== Kutipan Terpilih
Latar Belakang Keberadaan Satrio Piningit
Di
paparkan wacana ini adalah sebagai persembahan kepada seluruh anak bangsa di
bumi Nusantara ini, sekaligus sebagai bentuk pertanggungjawaban moral spiritual
dan mengandung makna dan fakta yang ada. Dalam minimnya penjelasan tentang
Satrio Piningit atau Ratu Adil atau Imam Mahdi maka pengilhaman kami untuk
memberi penjelasan yang lebih dalam dan menyentuh pada nilai esensial dari
pemahaman tersebut. Kami bersyukur apa yang selama ini kami inginkan akhirnya
kami peroleh ilham dari guru bathin yang senantiasa menemani dan membimbing
terhadap segala masalah yang kami hadapi.
Materi
tulisan yang dipaparkan adalah merupakan kajian dalam persepsi spiritual yang
dipadukan dari karya warisan leluhur nusantara, yaitu : Syair Joyoboyo, Serat
Musarar Joyoboyo, Ramalan Sabdo Palon Noyo Genggong, Serat Kalatidha R.Ng.
Ronggowarsito, Serat Darmo Gandhul, dan Wangsit Siliwangi.
Latar
belakang penulisan artikel blog ini dimaksudkan pula guna lebih melengkapi dan memperjelas
materi yang telah dipaparkan. Esensi tulisan yang ada ini adalah merupakan
hasil ”perjalanan spiritual” yang kami dapatkan sewaktu berada sewatu tempat
yang disebut istana Pasah Asih yang disitulah akhirnya di peroleh ilham,
petunjuk, wangsit berupa suara dari guru bathin yang senantiasa menemani dan
membimbing terhadap segala masalah yang dihadapi dalam kehidupan ini.
Sebelumnya, dengan segala kerendahan hati secara pribadi penulis memohon maaf sebesar-besarnya kepada semua unsur unsur kehidupan serta para tokoh budaya para Winasis/Waskita Kasepuhan, leluhur di seluruh nusantara ini atas apa yang kami sampaikan tulisan-tulisan ini. Namun nampaknya tanda yang muncul sangat jelas : Saatnya Sudah Tiba. Insya Allah, saatnya tabir misteri nusantara mulai terkuak.
Dalam
mengungkapkan tulisan artikel blog ini disajikan serta berusaha memaparkan dengan gaya bahasa
yang sesederhana mungkin agar mudah dipahami bagi semua pembaca dari segenap
lapisan. Mengingat penyampaian bahasa hakekat fenomena spiritual bagi konsumsi
akal pikiran masyarakat umum adalah sesuatu yang sangat sulit dan rumit. Karena
bagi orang awam terkesan segala sesuatunya dihubung-hubungkan (gothak-gathuk mathuk).
Secara hakekat, dalam kehidupan ini tidak ada kebetulan. Kebetulan sejatinya
merupakan ketetapan yang telah ditetapkan-Nya sesuai Karsa (kehendak) Allah
SWT. Kecuali bagi pembaca yang sedikit banyak telah mengenal kawruh (ajaran
laku utama di dalam keilmuan). Maka membaca Tulisan ini dibutuhkan kedewasaan
dalam perenungannya dan kesadaran spiritual tanpa terjebak ke dalam fanatisme
beragama dan dogma yang dijalankan. Secara jujur penulis katakan, bahwa semula
penulis pun awam terhadap sejarah nusantara. Namun di dalam perjalanan ini
dihadapkan pada fenomena-fenomena spiritual yang membawa penulis ke dalam pusaran sejarah yang banyak membawa hakekat dan manfaat sebagai bekal untuk berjalan pada saat ini di jaman ini dan masa depan yang akan datang.
====
== Bahan Sumber
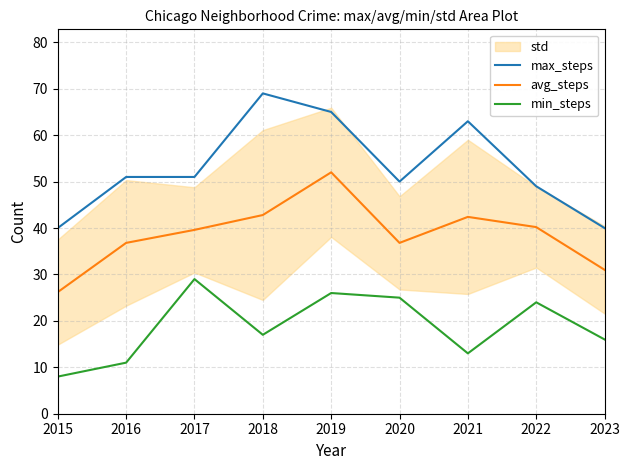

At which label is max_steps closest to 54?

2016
====
== Bahan Sumber
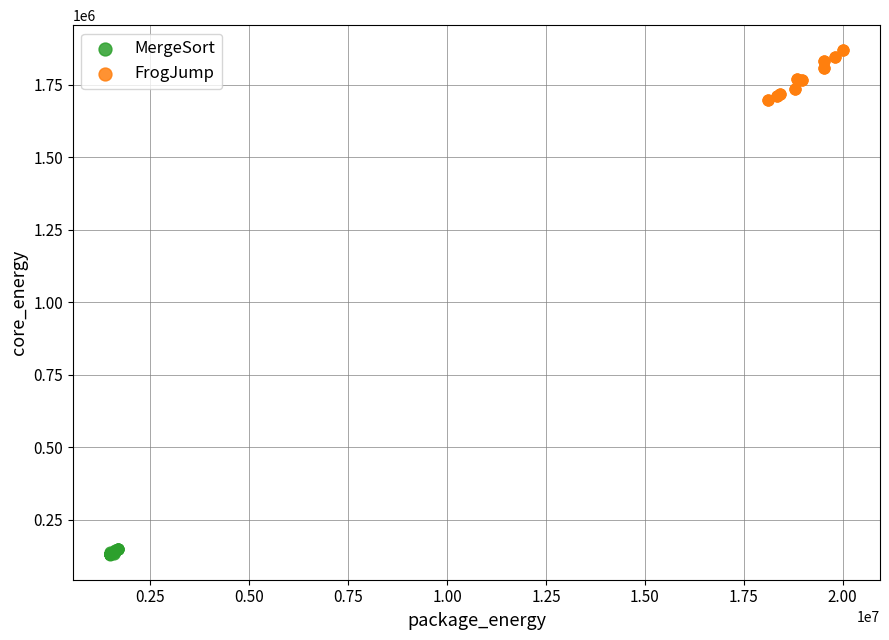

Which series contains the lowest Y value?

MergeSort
====
Kutiplah tanpa perubahan sedikit pun bagian dari kutipan tentang Satrio Piningit di atas, mulai dari "Sebelumnya, dengan segala" dan berlanjut hingga "nusantara mulai terkuak.".

Sebelumnya, dengan segala kerendahan hati secara pribadi penulis memohon maaf sebesar-besarnya kepada semua unsur unsur kehidupan serta para tokoh budaya para Winasis/Waskita Kasepuhan, leluhur di seluruh nusantara ini atas apa yang kami sampaikan tulisan-tulisan ini. Namun nampaknya tanda yang muncul sangat jelas : Saatnya Sudah Tiba. Insya Allah, saatnya tabir misteri nusantara mulai terkuak.